▶ **Text under study**:
+++
Parkinson’s Disease and Tremors Can Be Helped By NeuroCranial Restructuring
Parkinson’s disease is a condition involving low levels of the neurotransmitter dopamine to specific receptors in the brain stem. The general symptoms of Parkinson’s include:
2) a mask-like, unemotional appearance of the face,
3) a flexed (tightly hunched) body posture with muscle tightness throughout the body,
4) a limitation of movement generally, including a difficult, shuffling gait when walking,
5) difficulty standing or with beginning movement (resembling a frozen sort of paralysis) and
6) visual perception that makes entering doorways and enclosed spaces difficult.
The medical treatment model is to increase the levels of serotonin throughout the brain. Although this is not a cure, it can usually control the severity of tremors. However, the movement and perceptual difficulties do not seemed to be helped with medication. Additionally, the problem for some of the patients I have seen is the side effects of the medication. There is speculation that nutritional supplementation with phosphatidyl serine (300 mg daily) is helpful, but I don’t know yet about the efficacy of this. Experimental brain surgeries have been attempted, but the transplanting of brain tissues into the patient’s brain has had spotty success.
+++
▶ **Data records**:
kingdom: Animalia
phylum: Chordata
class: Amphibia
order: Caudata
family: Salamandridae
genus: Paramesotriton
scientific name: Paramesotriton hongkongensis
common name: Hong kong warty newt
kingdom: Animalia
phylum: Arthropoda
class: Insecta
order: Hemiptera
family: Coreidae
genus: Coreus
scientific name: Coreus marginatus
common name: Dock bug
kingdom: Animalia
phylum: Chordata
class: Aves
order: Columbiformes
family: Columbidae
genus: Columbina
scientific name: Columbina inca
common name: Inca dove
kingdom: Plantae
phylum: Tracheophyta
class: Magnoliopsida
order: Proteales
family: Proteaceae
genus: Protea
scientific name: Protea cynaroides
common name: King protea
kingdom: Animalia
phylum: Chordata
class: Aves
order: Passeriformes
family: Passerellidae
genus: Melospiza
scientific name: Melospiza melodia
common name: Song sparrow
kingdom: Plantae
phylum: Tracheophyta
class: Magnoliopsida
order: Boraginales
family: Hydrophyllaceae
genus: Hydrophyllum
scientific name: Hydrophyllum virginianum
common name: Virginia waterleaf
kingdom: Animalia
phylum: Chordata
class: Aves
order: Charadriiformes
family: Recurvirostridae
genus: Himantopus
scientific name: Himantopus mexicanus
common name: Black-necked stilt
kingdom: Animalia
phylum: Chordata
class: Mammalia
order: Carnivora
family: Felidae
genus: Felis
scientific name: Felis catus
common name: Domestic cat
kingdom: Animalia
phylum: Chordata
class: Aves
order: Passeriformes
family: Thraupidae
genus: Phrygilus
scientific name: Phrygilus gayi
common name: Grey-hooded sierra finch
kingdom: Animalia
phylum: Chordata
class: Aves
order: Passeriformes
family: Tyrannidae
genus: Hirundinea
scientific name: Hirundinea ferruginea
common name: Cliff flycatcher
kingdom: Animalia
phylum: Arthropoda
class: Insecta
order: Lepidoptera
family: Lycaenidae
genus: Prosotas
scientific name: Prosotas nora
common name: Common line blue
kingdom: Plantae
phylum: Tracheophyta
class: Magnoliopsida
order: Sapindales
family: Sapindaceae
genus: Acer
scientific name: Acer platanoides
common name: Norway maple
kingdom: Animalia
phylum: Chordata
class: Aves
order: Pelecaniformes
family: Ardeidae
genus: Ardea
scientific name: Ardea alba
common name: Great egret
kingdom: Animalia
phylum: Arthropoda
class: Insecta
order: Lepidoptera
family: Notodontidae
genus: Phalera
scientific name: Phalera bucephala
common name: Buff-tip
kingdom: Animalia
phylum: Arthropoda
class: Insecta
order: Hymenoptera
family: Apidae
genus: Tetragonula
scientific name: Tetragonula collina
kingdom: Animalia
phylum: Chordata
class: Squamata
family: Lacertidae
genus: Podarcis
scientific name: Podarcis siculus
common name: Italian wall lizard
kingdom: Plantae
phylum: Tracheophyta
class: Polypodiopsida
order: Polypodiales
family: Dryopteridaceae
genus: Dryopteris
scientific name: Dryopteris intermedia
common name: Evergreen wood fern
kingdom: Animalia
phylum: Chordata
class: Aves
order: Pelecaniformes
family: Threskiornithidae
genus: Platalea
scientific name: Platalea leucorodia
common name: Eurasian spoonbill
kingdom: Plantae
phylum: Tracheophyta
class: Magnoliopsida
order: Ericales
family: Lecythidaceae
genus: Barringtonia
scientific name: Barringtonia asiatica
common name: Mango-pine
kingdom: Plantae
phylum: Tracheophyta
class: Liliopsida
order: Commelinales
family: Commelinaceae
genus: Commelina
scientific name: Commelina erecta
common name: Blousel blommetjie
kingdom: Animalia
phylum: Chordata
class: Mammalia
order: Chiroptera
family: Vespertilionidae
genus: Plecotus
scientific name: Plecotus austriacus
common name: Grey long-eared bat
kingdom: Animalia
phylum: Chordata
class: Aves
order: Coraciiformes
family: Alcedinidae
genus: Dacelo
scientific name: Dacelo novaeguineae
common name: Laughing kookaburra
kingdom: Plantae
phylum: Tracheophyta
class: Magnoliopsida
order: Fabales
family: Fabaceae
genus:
+++
▶ **Parts of the exercise**:
1. In the Parkinson's disease text, what daily amount of phosphatidyl serine is mentioned?
2. Carry the Parkinson's disease and NeuroCranial Restructuring text forward from its last sentence.

▶ **Answers for this exercise**:
1. 300 mg daily.

2.
My clinical experience with Parkinson’s disease is encouraging. Generally, I expect to see improvement in all of the symptoms described above. Most of the time, the tremors temporarily worsened with treatment, but in more recent months, with improvements in NeuroCranial Restructuring technique, I have seen less of that.
The reason why NeuroCranial Restructuring is effective for what is considered to be a degeneration of the basal ganglia of the brainstem is that there is impaired circulation of blood and cerebrospinal fluid into this area of the brain for Parkinson’s sufferers, and NeuroCranial Restructuring increases circulation. Medications do increase the level of serotonin in the brain, and this resolves the symptom of low serotonin delivery levels in this part of the brain.
However, by changing the shape of the skull with NeuroCranial Restructuring, the flow patterns of blood and cerebrospinal fluid are dramatically improved, and this changes the amount of serotonin delivered into the affected areas of the brain too. NeuroCranial Restructuring improves the postural pattern as well, with concomitant greater ease of movement. The perceptual changes observed with NeuroCranial Restructuring seem to revolve around lessening of the mechanical tension in the meningeal system. When this occurs, there is a nervous system-wide improvement in function.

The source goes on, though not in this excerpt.